Output is different. The model generates tokens one at a time, each one depending on the one before it. This is autoregressive generation, and it is inherently sequential. Each new token requires a separate forward pass through the model – or at least through the decoder layers. That is why output tokens are more expensive. They require more compute per token.

This is also why you see the price difference on every API pricing page. As of mid-2026, output tokens typically cost 2x to 6x more than input tokens, depending on the provider and model. That ratio reflects a real difference in how the hardware is used.

Created with ChatGP

A practical implication: if you can restructure a task to reduce output length without losing quality – for example, by asking for structured JSON instead of verbose explanations – you are already saving.

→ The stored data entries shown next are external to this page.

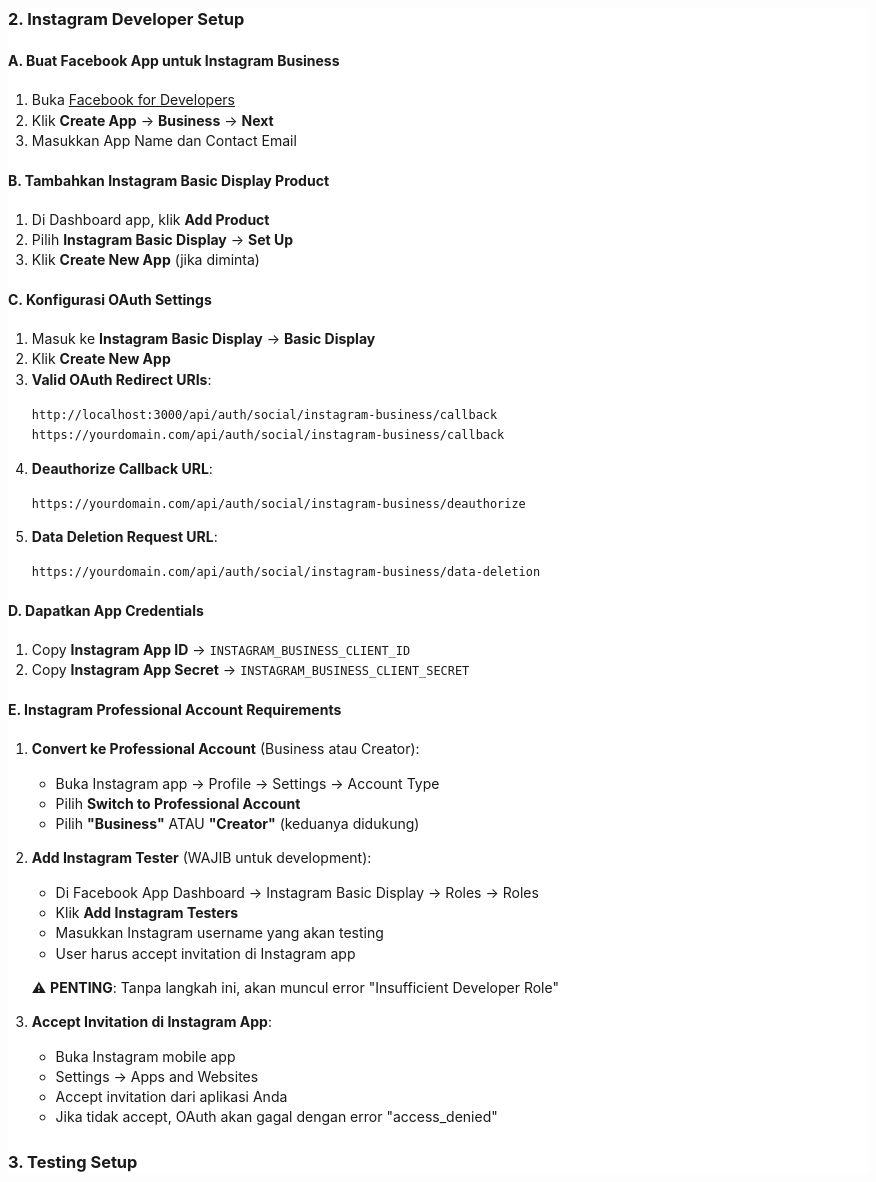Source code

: ### 2. Instagram Developer Setup

#### A. Buat Facebook App untuk Instagram Business
1. Buka [Facebook for Developers](https://developers.facebook.com/)
2. Klik **Create App** → **Business** → **Next**
3. Masukkan App Name dan Contact Email

#### B. Tambahkan Instagram Basic Display Product
1. Di Dashboard app, klik **Add Product**
2. Pilih **Instagram Basic Display** → **Set Up**
3. Klik **Create New App** (jika diminta)

#### C. Konfigurasi OAuth Settings
1. Masuk ke **Instagram Basic Display** → **Basic Display**
2. Klik **Create New App**
3. **Valid OAuth Redirect URIs**:
   ```
   http://localhost:3000/api/auth/social/instagram-business/callback
   https://yourdomain.com/api/auth/social/instagram-business/callback
   ```
4. **Deauthorize Callback URL**:
   ```
   https://yourdomain.com/api/auth/social/instagram-business/deauthorize
   ```
5. **Data Deletion Request URL**:
   ```
   https://yourdomain.com/api/auth/social/instagram-business/data-deletion
   ```

#### D. Dapatkan App Credentials
1. Copy **Instagram App ID** → `INSTAGRAM_BUSINESS_CLIENT_ID`
2. Copy **Instagram App Secret** → `INSTAGRAM_BUSINESS_CLIENT_SECRET`

#### E. Instagram Professional Account Requirements
1. **Convert ke Professional Account** (Business atau Creator):
   - Buka Instagram app → Profile → Settings → Account Type
   - Pilih **Switch to Professional Account**
   - Pilih **"Business"** ATAU **"Creator"** (keduanya didukung)
   
2. **Add Instagram Tester** (WAJIB untuk development):
   - Di Facebook App Dashboard → Instagram Basic Display → Roles → Roles
   - Klik **Add Instagram Testers**
   - Masukkan Instagram username yang akan testing
   - User harus accept invitation di Instagram app
   
   ⚠️ **PENTING**: Tanpa langkah ini, akan muncul error "Insufficient Developer Role"
   
3. **Accept Invitation di Instagram App**:
   - Buka Instagram mobile app
   - Settings → Apps and Websites
   - Accept invitation dari aplikasi Anda
   - Jika tidak accept, OAuth akan gagal dengan error "access_denied"

### 3. Testing Setup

Reasoning tokens: the thinking tax

This is the category that has emerged most dramatically since 2024. Reasoning tokens – also called thinking tokens – are tokens the model generates internally as part of a chain-of-thought process before producing its final answer.

When you use models with extended thinking, the model does not jump directly to the answer. It first "thinks through" the problem, producing an internal monologue that may be partially or fully hidden from you. Those intermediate tokens still consume compute. They still cost money. And they can massively inflate the total token count of a response.

Here is what makes reasoning tokens interesting from an economic standpoint:

  • They can dominate total token usage. A math problem that produces a 200-token answer might generate 3,000 reasoning tokens internally. Your bill reflects the 3,200, not the 200.

  • They create a new optimization problem. With standard generation, you optimize for prompt efficiency and output conciseness. With reasoning models, you also have to think about whether the task actually benefits from extended reasoning. Simple tasks routed to a reasoning model are pure waste.

Some providers are now exposing reasoning token counts as a separate line item in their API responses. Others fold them into the output token price. This lack of standardization makes cost comparison between providers much harder.

Jensen Huang explicitly named reasoning tokens as a distinct pricing category in a recent conversation with Dwarkesh Patel. And the interesting thing here is that the token has become a segmented product, not a single commodity.

Here is some practical tips from Boris Cherny who builds Claude Code:

Speculative tokens: the ones born to be discarded

If reasoning tokens are expensive because they add thinking, speculative tokens are strange for the opposite reason: they are generated specifically so that most of them can be thrown away.

This is one of the most counterintuitive ideas in the token zoo, and by 2026 it has become production-standard at most major inference providers.